As a June 2016 report in the International Journal of Environmental Research and Public Health explains, providers who care for patients who’ve been through trauma eventually may feel as though they’ve experienced the trauma themselves. This secondary traumatic stress can lead to compassion fatigue and burnout. Providers with these conditions describe feeling physically and emotionally exhausted and unable to cope, as though they have nothing left to give, according to a blog post on the Psychological Health Center of Excellence website.
“Our providers do so much good work,” Kinn said. “But over the past 16 years, they’ve been dealing with such high levels of exposure to trauma through their patients.”
“Our providers know what they need to do to maintain compassion and prevent burnout,” Kinn said. “The problem is, they just don’t do it. It’s not a lack of knowledge; it’s a lack of reminders to take some time in their day for self-care. So the app simply gives them those daily reminders and a way to track.”
The app features a dashboard that gives users a resilience rating based on such factors as how long it’s been since their last vacation. It also includes brief self-assessments, inspirational and funny messages, and videos from actual patients expressing gratitude for the care they’ve received.
Jodi Boling is a registered nurse who works in hospice care in Crown Point, Indiana. She holds a master’s degree as a clinical nurse specialist in adult health and is working on a Ph.D. She came across information about the Provider Resilience app while doing research for her dissertation on compassion fatigue in nurses.

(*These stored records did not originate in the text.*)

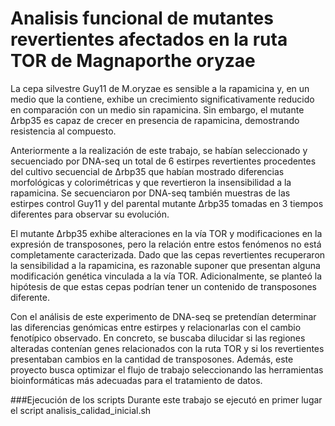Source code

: # Analisis funcional de mutantes revertientes afectados en la ruta TOR de Magnaporthe oryzae
La cepa silvestre Guy11 de M.oryzae es sensible a la rapamicina y, en un medio que la contiene, exhibe un crecimiento significativamente reducido en comparación con un medio sin rapamicina. Sin embargo, el mutante Δrbp35 es capaz de crecer en presencia de rapamicina, demostrando resistencia al compuesto.  

Anteriormente a la realización de este trabajo, se habían seleccionado y secuenciado por DNA-seq un total de 6 estirpes revertientes procedentes del cultivo secuencial de Δrbp35 que habían mostrado diferencias morfológicas y colorimétricas y que revertieron la insensibilidad a la rapamicina. Se secuenciaron por DNA-seq también muestras de las estirpes control Guy11 y del parental mutante Δrbp35 tomadas en 3 tiempos diferentes para observar su evolución.

El mutante Δrbp35 exhibe alteraciones en la vía TOR y modificaciones en la expresión de transposones, pero la relación entre estos fenómenos no está completamente caracterizada. Dado que las cepas revertientes recuperaron la sensibilidad a la rapamicina, es razonable suponer que presentan alguna modificación genética vinculada a la vía TOR. Adicionalmente, se planteó la hipótesis de que estas cepas podrían tener un contenido de transposones diferente. 

Con el análisis de este experimento de DNA-seq se pretendían determinar las diferencias genómicas entre estirpes y relacionarlas con el cambio fenotípico observado. En concreto, se buscaba dilucidar si las regiones alteradas contenían genes relacionados con la ruta TOR y si los revertientes presentaban cambios en la cantidad de transposones. Además, este proyecto busca optimizar el flujo de trabajo seleccionando las herramientas bioinformáticas más adecuadas para el tratamiento de datos. 


###Ejecución de los scripts
Durante este trabajo se ejecutó en primer lugar el script analisis_calidad_inicial.sh
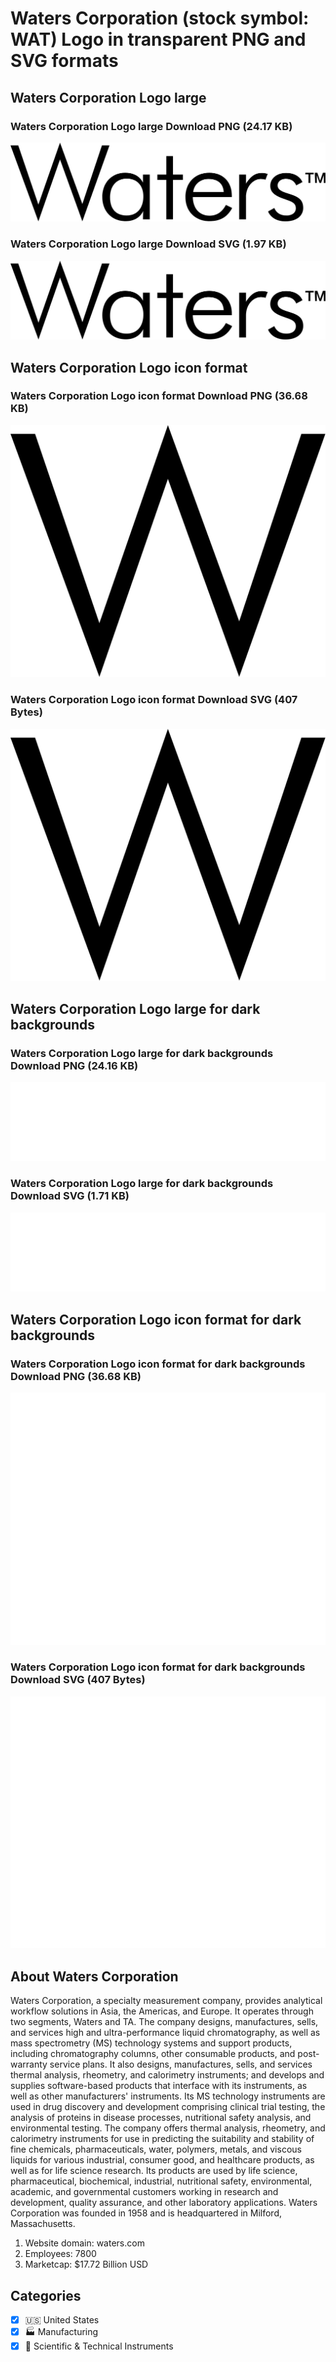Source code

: # Waters Corporation (stock symbol: WAT) Logo in transparent PNG and SVG formats

## Waters Corporation Logo large

### Waters Corporation Logo large Download PNG (24.17 KB)

![Waters Corporation Logo large Download PNG (24.17 KB)](/img/orig/WAT_BIG-e0440c37.png)

### Waters Corporation Logo large Download SVG (1.97 KB)

![Waters Corporation Logo large Download SVG (1.97 KB)](/img/orig/WAT_BIG-5e4dd60b.svg)

## Waters Corporation Logo icon format

### Waters Corporation Logo icon format Download PNG (36.68 KB)

![Waters Corporation Logo icon format Download PNG (36.68 KB)](/img/orig/WAT-3432addf.png)

### Waters Corporation Logo icon format Download SVG (407 Bytes)

![Waters Corporation Logo icon format Download SVG (407 Bytes)](/img/orig/WAT-c825bf0b.svg)

## Waters Corporation Logo large for dark backgrounds

### Waters Corporation Logo large for dark backgrounds Download PNG (24.16 KB)

![Waters Corporation Logo large for dark backgrounds Download PNG (24.16 KB)](/img/orig/WAT_BIG.D-df33304d.png)

### Waters Corporation Logo large for dark backgrounds Download SVG (1.71 KB)

![Waters Corporation Logo large for dark backgrounds Download SVG (1.71 KB)](/img/orig/WAT_BIG.D-ccd11337.svg)

## Waters Corporation Logo icon format for dark backgrounds

### Waters Corporation Logo icon format for dark backgrounds Download PNG (36.68 KB)

![Waters Corporation Logo icon format for dark backgrounds Download PNG (36.68 KB)](/img/orig/WAT.D-cbd004d8.png)

### Waters Corporation Logo icon format for dark backgrounds Download SVG (407 Bytes)

![Waters Corporation Logo icon format for dark backgrounds Download SVG (407 Bytes)](/img/orig/WAT.D-2b4016be.svg)

## About Waters Corporation

Waters Corporation, a specialty measurement company, provides analytical workflow solutions in Asia, the Americas, and Europe. It operates through two segments, Waters and TA. The company designs, manufactures, sells, and services high and ultra-performance liquid chromatography, as well as mass spectrometry (MS) technology systems and support products, including chromatography columns, other consumable products, and post-warranty service plans. It also designs, manufactures, sells, and services thermal analysis, rheometry, and calorimetry instruments; and develops and supplies software-based products that interface with its instruments, as well as other manufacturers' instruments. Its MS technology instruments are used in drug discovery and development comprising clinical trial testing, the analysis of proteins in disease processes, nutritional safety analysis, and environmental testing. The company offers thermal analysis, rheometry, and calorimetry instruments for use in predicting the suitability and stability of fine chemicals, pharmaceuticals, water, polymers, metals, and viscous liquids for various industrial, consumer good, and healthcare products, as well as for life science research. Its products are used by life science, pharmaceutical, biochemical, industrial, nutritional safety, environmental, academic, and governmental customers working in research and development, quality assurance, and other laboratory applications. Waters Corporation was founded in 1958 and is headquartered in Milford, Massachusetts.

1. Website domain: waters.com
2. Employees: 7800
3. Marketcap: $17.72 Billion USD


## Categories
- [x] 🇺🇸 United States
- [x] 🏭 Manufacturing
- [x] 🔬 Scientific & Technical Instruments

Boling downloaded the app on her own mobile device and has met with the chief executive officer of her hospice organization to ensure that he’s aware of its potential to help health care providers.

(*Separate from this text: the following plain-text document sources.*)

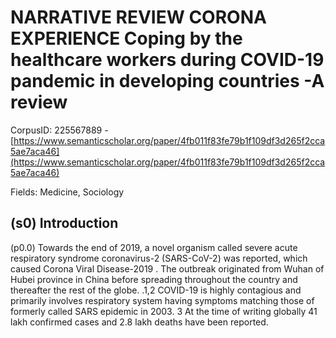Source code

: # NARRATIVE REVIEW CORONA EXPERIENCE Coping by the healthcare workers during COVID-19 pandemic in developing countries -A review

CorpusID: 225567889 - [https://www.semanticscholar.org/paper/4fb011f83fe79b1f109df3d265f2cca5ae7aca46](https://www.semanticscholar.org/paper/4fb011f83fe79b1f109df3d265f2cca5ae7aca46)

Fields: Medicine, Sociology

## (s0) Introduction
(p0.0) Towards the end of 2019, a novel organism called severe acute respiratory syndrome coronavirus-2 (SARS-CoV-2) was reported, which caused Corona Viral Disease-2019 . The outbreak originated from Wuhan of Hubei province in China before spreading throughout the country and thereafter the rest of the globe. .1,2 COVID-19 is highly contagious and primarily involves respiratory system having symptoms matching those of formerly called SARS epidemic in 2003. 3 At the time of writing globally 41 lakh confirmed cases and 2.8 lakh deaths have been reported.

"When a patient dies, nurses often don't take the time to grieve the loss,” Boling said. “Instead, they administer postmortem care and then address the needs of their other patients. There's an inherent trait to keep moving and not take the time for self-care."
Boling said if she had to identify any shortcoming of the app, it’s that “it’s available in only one language. I’m thinking it would be beneficial for first responders who were involved in rescuing the Thai soccer players trapped in the cave.”

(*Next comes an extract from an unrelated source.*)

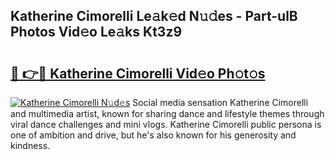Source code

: ## Katherine Cimorelli Le𝚊k𝚎d N𝚞𝚍es - Part-ulB Photos Vid𝚎o Le𝚊ks Kt3z9

# <h2><a href="http://fbczyrc.evod.top/?m=Katherine+Cimorelli">🔗 👉🔴 Katherine Cimorelli Vid𝚎o Ph𝚘t𝚘s</a></h2>

[![Katherine Cimorelli N𝚞d𝚎s](https://i.imgur.com/8V9OHl7.gif)](http://fbczyrc.evod.top/?m=Katherine+Cimorelli)
Social media sensation Katherine Cimorelli and multimedia artist, known for sharing dance and lifestyle themes through viral dance challenges and mini vlogs. Katherine Cimorelli public persona is one of ambition and drive, but he's also known for his generosity and kindness.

The Provider Resilience app was introduced about five years ago. Kinn said that despite being marketed only to military behavioral health providers, “it actually gets pretty good downloads.” The app has been downloaded more than 35,000 times, she said, with an average of 924 new downloads each month.
Kinn said the team at JB Lewis-McChord is working on an updated version with an easier-to-use interface, more-modern graphics, and other features that will make the app inclusive for other health care providers and first responders. It’s expected to be released in the fall and, like the current version, will be available free for anyone to download from the App Store and Google Play.